PROBLEM TO WORK ON: Extract every line of the material below and reproduce it faithfully.

INFORMATION SUPPLIED:
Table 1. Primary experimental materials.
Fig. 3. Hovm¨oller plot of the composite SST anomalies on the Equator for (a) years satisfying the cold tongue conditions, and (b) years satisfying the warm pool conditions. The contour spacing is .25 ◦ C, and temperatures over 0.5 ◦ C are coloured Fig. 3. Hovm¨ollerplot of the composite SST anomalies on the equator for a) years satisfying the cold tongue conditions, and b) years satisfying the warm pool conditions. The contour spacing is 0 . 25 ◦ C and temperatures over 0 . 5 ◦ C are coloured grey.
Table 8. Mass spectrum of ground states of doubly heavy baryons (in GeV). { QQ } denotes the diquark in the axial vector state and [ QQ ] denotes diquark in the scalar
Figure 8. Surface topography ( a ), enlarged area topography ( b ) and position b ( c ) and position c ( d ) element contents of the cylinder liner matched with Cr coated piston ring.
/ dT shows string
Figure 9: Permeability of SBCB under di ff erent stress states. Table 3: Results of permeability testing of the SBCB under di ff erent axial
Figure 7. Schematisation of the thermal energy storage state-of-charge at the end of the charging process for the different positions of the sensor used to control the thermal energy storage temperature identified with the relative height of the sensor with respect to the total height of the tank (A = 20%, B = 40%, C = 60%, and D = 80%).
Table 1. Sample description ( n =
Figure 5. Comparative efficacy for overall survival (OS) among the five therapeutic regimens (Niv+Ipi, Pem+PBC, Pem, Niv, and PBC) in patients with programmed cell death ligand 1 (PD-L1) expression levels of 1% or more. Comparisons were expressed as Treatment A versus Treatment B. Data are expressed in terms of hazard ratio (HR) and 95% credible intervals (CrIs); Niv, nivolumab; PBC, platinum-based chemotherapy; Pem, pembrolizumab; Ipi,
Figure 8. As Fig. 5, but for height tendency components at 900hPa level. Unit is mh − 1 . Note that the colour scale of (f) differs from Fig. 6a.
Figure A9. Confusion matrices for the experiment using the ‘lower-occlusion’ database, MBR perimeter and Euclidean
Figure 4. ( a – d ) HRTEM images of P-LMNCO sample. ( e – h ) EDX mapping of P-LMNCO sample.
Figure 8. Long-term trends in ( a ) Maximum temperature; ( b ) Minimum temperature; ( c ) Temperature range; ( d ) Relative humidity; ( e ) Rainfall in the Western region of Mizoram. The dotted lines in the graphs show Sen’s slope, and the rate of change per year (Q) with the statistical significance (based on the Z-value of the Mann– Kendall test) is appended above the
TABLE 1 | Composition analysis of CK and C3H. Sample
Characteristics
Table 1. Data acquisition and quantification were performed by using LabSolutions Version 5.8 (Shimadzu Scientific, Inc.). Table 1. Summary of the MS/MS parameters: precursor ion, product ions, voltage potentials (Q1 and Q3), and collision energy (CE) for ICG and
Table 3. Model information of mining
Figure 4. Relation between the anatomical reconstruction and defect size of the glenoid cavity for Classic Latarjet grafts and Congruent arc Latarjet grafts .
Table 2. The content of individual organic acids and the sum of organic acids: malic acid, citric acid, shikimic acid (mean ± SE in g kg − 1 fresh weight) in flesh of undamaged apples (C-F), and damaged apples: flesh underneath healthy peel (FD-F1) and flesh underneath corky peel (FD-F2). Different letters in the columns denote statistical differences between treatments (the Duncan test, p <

RESPONSE FOR THIS EXERCISE:
Table 1. Primary experimental materials.
Fig. 3. Hovm¨oller plot of the composite SST anomalies on the Equator for (a) years satisfying the cold tongue conditions, and (b) years satisfying the warm pool conditions. The contour spacing is .25 ◦ C, and temperatures over 0.5 ◦ C are coloured Fig. 3. Hovm¨ollerplot of the composite SST anomalies on the equator for a) years satisfying the cold tongue conditions, and b) years satisfying the warm pool conditions. The contour spacing is 0 . 25 ◦ C and temperatures over 0 . 5 ◦ C are coloured grey.
Table 8. Mass spectrum of ground states of doubly heavy baryons (in GeV). { QQ } denotes the diquark in the axial vector state and [ QQ ] denotes diquark in the scalar
Figure 8. Surface topography ( a ), enlarged area topography ( b ) and position b ( c ) and position c ( d ) element contents of the cylinder liner matched with Cr coated piston ring.
/ dT shows string
Figure 9: Permeability of SBCB under di ff erent stress states. Table 3: Results of permeability testing of the SBCB under di ff erent axial
Figure 7. Schematisation of the thermal energy storage state-of-charge at the end of the charging process for the different positions of the sensor used to control the thermal energy storage temperature identified with the relative height of the sensor with respect to the total height of the tank (A = 20%, B = 40%, C = 60%, and D = 80%).
Table 1. Sample description ( n =
Figure 5. Comparative efficacy for overall survival (OS) among the five therapeutic regimens (Niv+Ipi, Pem+PBC, Pem, Niv, and PBC) in patients with programmed cell death ligand 1 (PD-L1) expression levels of 1% or more. Comparisons were expressed as Treatment A versus Treatment B. Data are expressed in terms of hazard ratio (HR) and 95% credible intervals (CrIs); Niv, nivolumab; PBC, platinum-based chemotherapy; Pem, pembrolizumab; Ipi,
Figure 8. As Fig. 5, but for height tendency components at 900hPa level. Unit is mh − 1 . Note that the colour scale of (f) differs from Fig. 6a.
Figure A9. Confusion matrices for the experiment using the ‘lower-occlusion’ database, MBR perimeter and Euclidean
Figure 4. ( a – d ) HRTEM images of P-LMNCO sample. ( e – h ) EDX mapping of P-LMNCO sample.
Figure 8. Long-term trends in ( a ) Maximum temperature; ( b ) Minimum temperature; ( c ) Temperature range; ( d ) Relative humidity; ( e ) Rainfall in the Western region of Mizoram. The dotted lines in the graphs show Sen’s slope, and the rate of change per year (Q) with the statistical significance (based on the Z-value of the Mann– Kendall test) is appended above the
TABLE 1 | Composition analysis of CK and C3H. Sample
Characteristics
Table 1. Data acquisition and quantification were performed by using LabSolutions Version 5.8 (Shimadzu Scientific, Inc.). Table 1. Summary of the MS/MS parameters: precursor ion, product ions, voltage potentials (Q1 and Q3), and collision energy (CE) for ICG and
Table 3. Model information of mining
Figure 4. Relation between the anatomical reconstruction and defect size of the glenoid cavity for Classic Latarjet grafts and Congruent arc Latarjet grafts .
Table 2. The content of individual organic acids and the sum of organic acids: malic acid, citric acid, shikimic acid (mean ± SE in g kg − 1 fresh weight) in flesh of undamaged apples (C-F), and damaged apples: flesh underneath healthy peel (FD-F1) and flesh underneath corky peel (FD-F2). Different letters in the columns denote statistical differences between treatments (the Duncan test, p <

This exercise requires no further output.